In other noteworthy transactions in the natural resources sector, Anto assisted PT Julang Oca Permana on its IDR 140 billion rubber plantation assets divestment in Bengkulu. He also counseled PT Indomarta Multi Mining on its coal mining assets divestment in South Kalimantan and PT Alani Energi Utama on the divestment of a portofolio of green energy hydropower projects and renewable energy assets located in multiple regions such as South Sumatra, Lampung, Central Sulawesi and Southeast Sulawesi.
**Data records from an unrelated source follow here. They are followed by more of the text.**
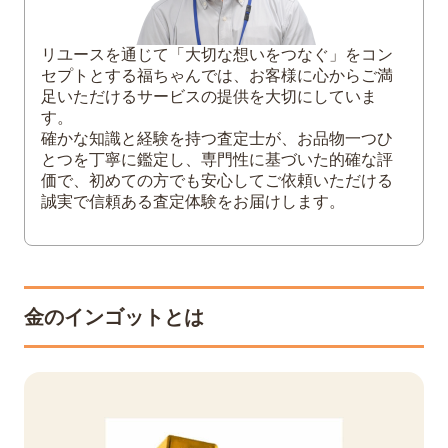
3
金のインゴットにある刻印の意味とは？
シリアルナンバー
リユースを通じて「大切な想いをつなぐ」をコン
セプトとする福ちゃんでは、お客様に心からご満
ブランド
足いただけるサービスの提供を大切にしていま
重さ
す。
素材
確かな知識と経験を持つ査定士が、お品物一つひ
とつを丁寧に鑑定し、専門性に基づいた的確な評
製錬・分析業者のマーク
価で、初めての方でも安心してご依頼いただける
純度
誠実で信頼ある査定体験をお届けします。
4
金だけじゃない！ 銀・プラチナ・パラジウ
ムのインゴット
銀（シルバー）インゴット
プラチナ（白金）インゴット
金のインゴットとは
パラジウムインゴット
5
金のインゴットを売るなら福ちゃんへ
6
金インゴットの購入方法と売却時の注意点
金インゴットの購入方法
Anto is acknowledged by clients for his skills in cutting through complexity and has the ability to bring together precedents, commercial realities, and legal analysis to navigate transactions from inception to the finishing line, providing rock-solid and pragmatic legal advice. He is user-friendly, solutions-oriented and has a very commercial mindset that succinctly explains nuanced points as well as having an element of commerciality and focus on what is important to the client.